Task statement: The entries are to be reproduced verbatim, and their pictures left out.

[Saved data entries]
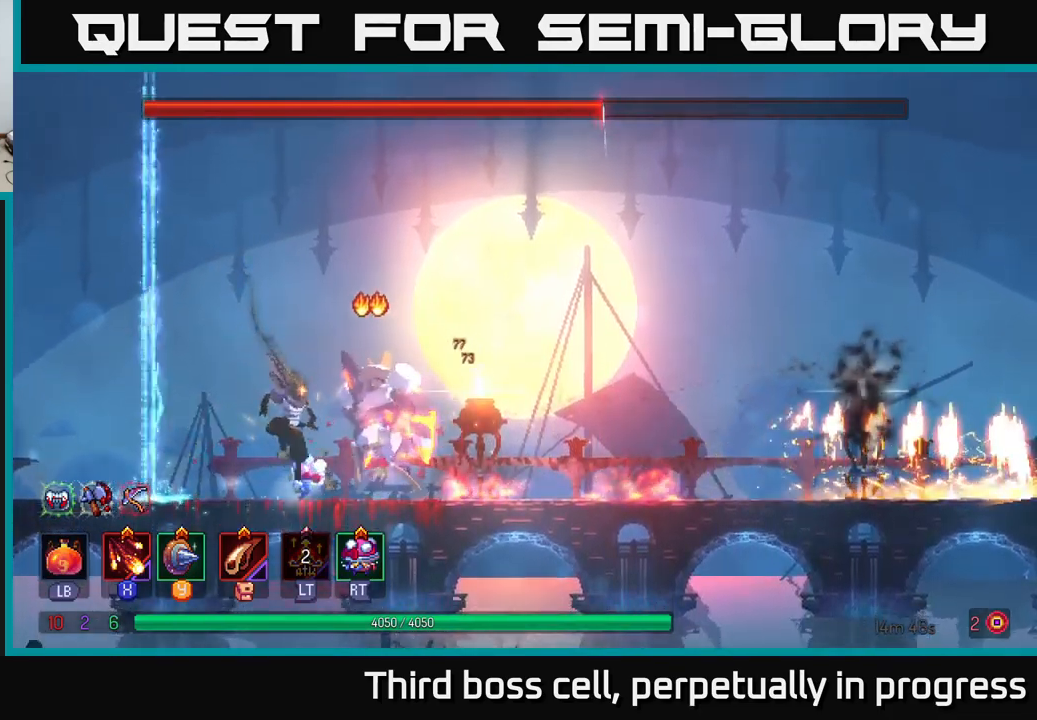
{"buttons": [], "left_stick": "center", "right_stick": "center", "events": [[16, "left_stick", "center"]]}
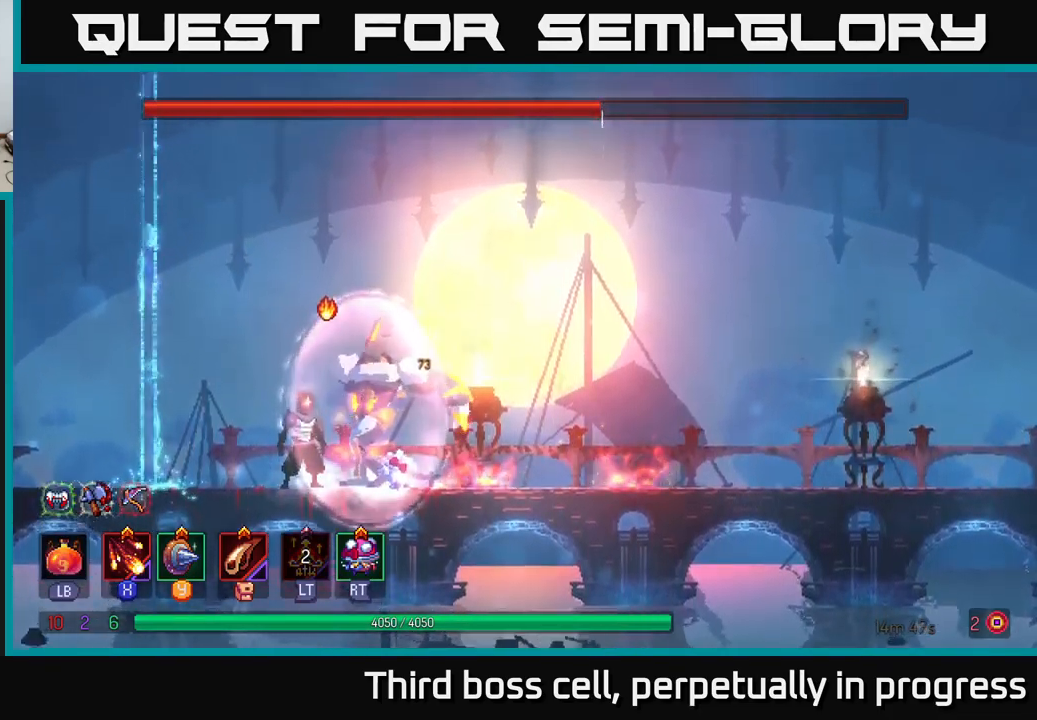
{"buttons": ["B"], "left_stick": "right", "right_stick": "center", "events": [[250, "left_stick", "right"], [283, "B", "down"], [383, "B", "up"], [450, "B", "down"]]}
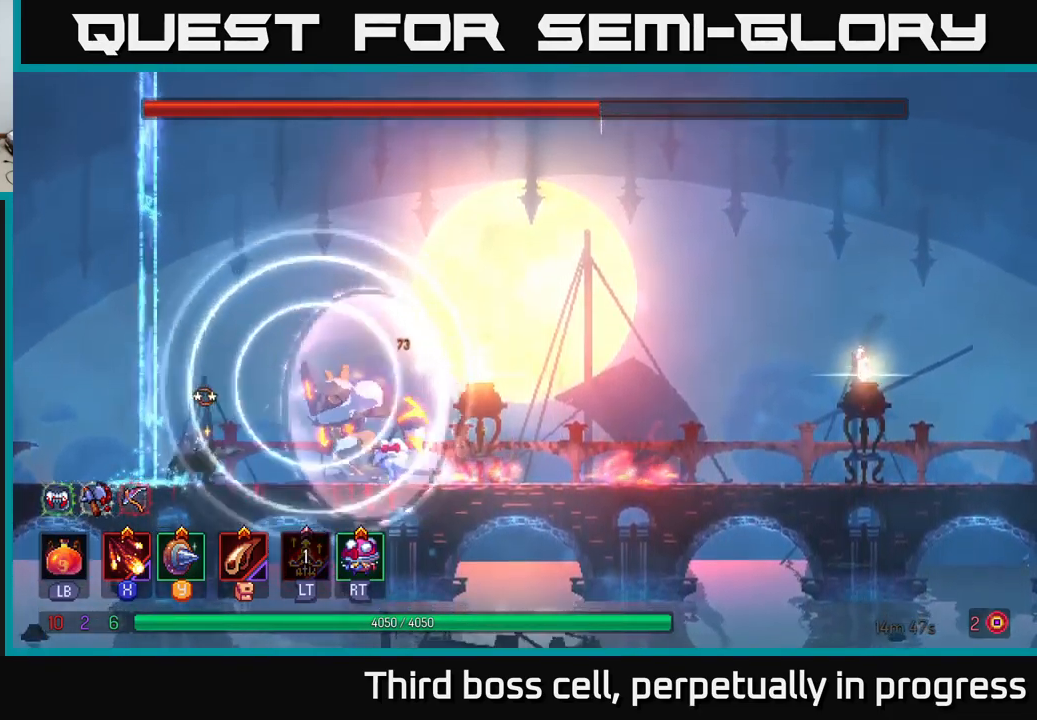
{"buttons": [], "left_stick": "right", "right_stick": "center", "events": [[50, "B", "up"], [183, "left_stick", "center"], [383, "left_stick", "right"]]}
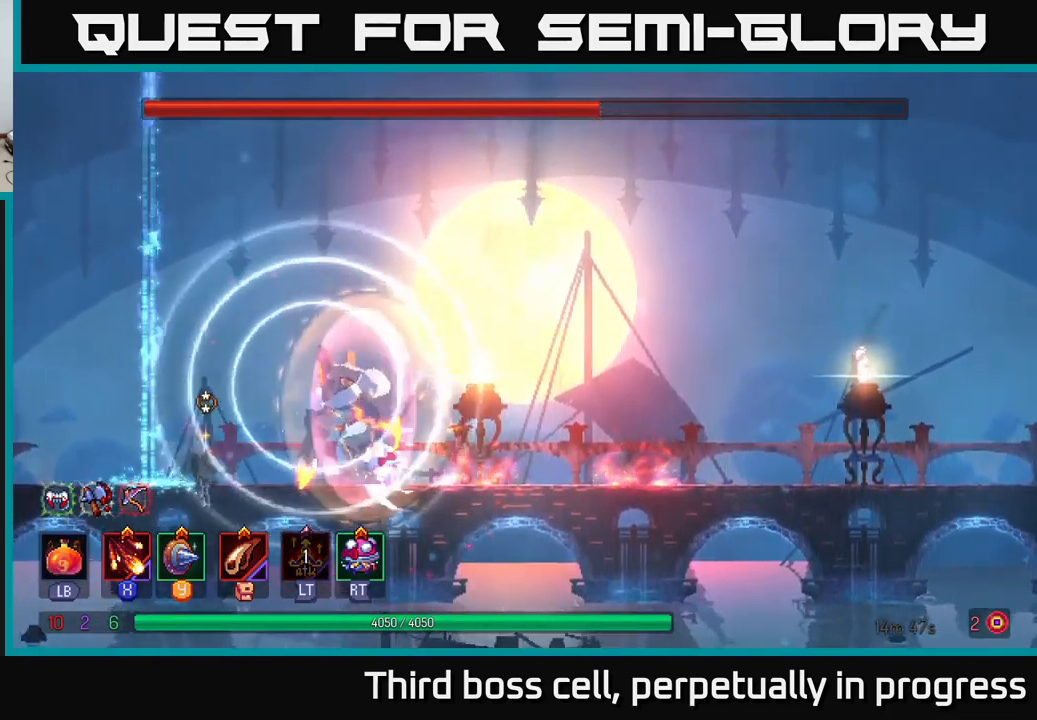
{"buttons": [], "left_stick": "left", "right_stick": "center", "events": [[483, "left_stick", "left"]]}
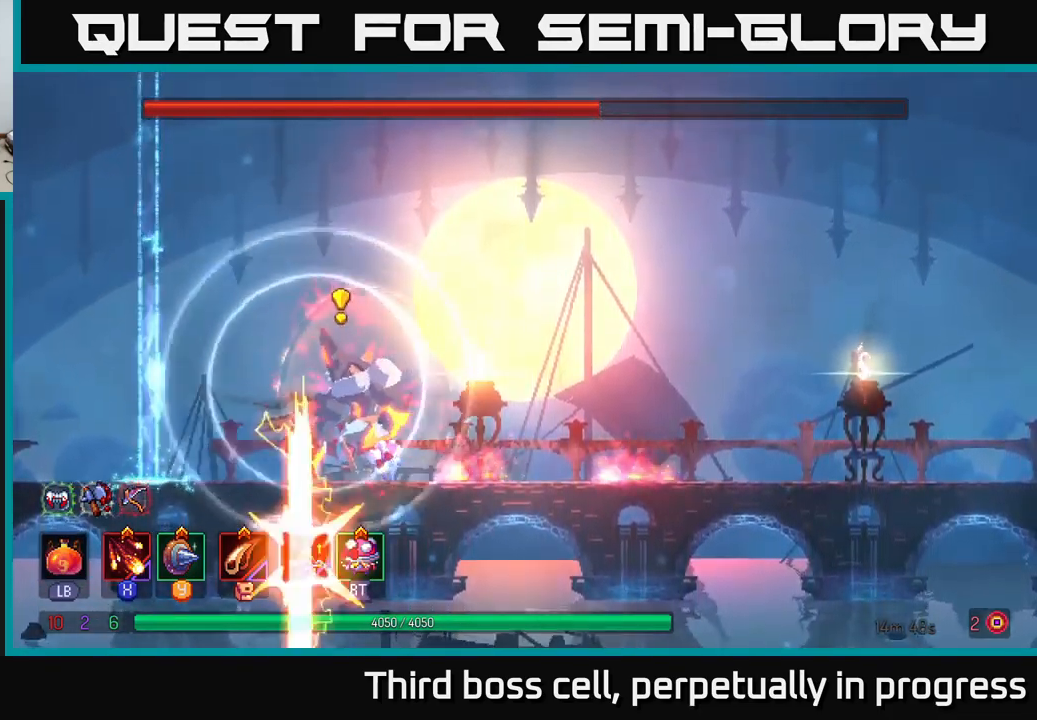
{"buttons": [], "left_stick": "left", "right_stick": "center", "events": [[66, "A", "down"], [183, "A", "up"], [267, "A", "down"], [383, "A", "up"]]}
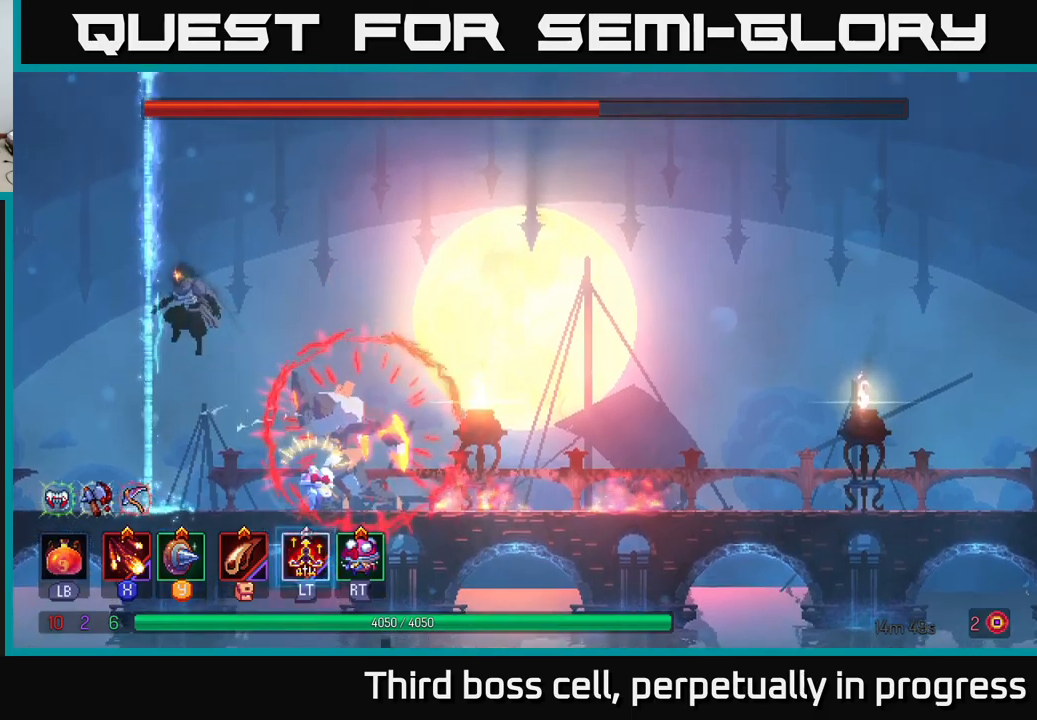
{"buttons": ["A"], "left_stick": "left", "right_stick": "center", "events": [[267, "A", "down"], [383, "A", "up"], [467, "A", "down"]]}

Output of the task:
{"buttons": [], "left_stick": "center", "right_stick": "center", "events": [[16, "left_stick", "center"]]}
{"buttons": ["B"], "left_stick": "right", "right_stick": "center", "events": [[250, "left_stick", "right"], [283, "B", "down"], [383, "B", "up"], [450, "B", "down"]]}
{"buttons": [], "left_stick": "right", "right_stick": "center", "events": [[50, "B", "up"], [183, "left_stick", "center"], [383, "left_stick", "right"]]}
{"buttons": [], "left_stick": "left", "right_stick": "center", "events": [[483, "left_stick", "left"]]}
{"buttons": [], "left_stick": "left", "right_stick": "center", "events": [[66, "A", "down"], [183, "A", "up"], [267, "A", "down"], [383, "A", "up"]]}
{"buttons": ["A"], "left_stick": "left", "right_stick": "center", "events": [[267, "A", "down"], [383, "A", "up"], [467, "A", "down"]]}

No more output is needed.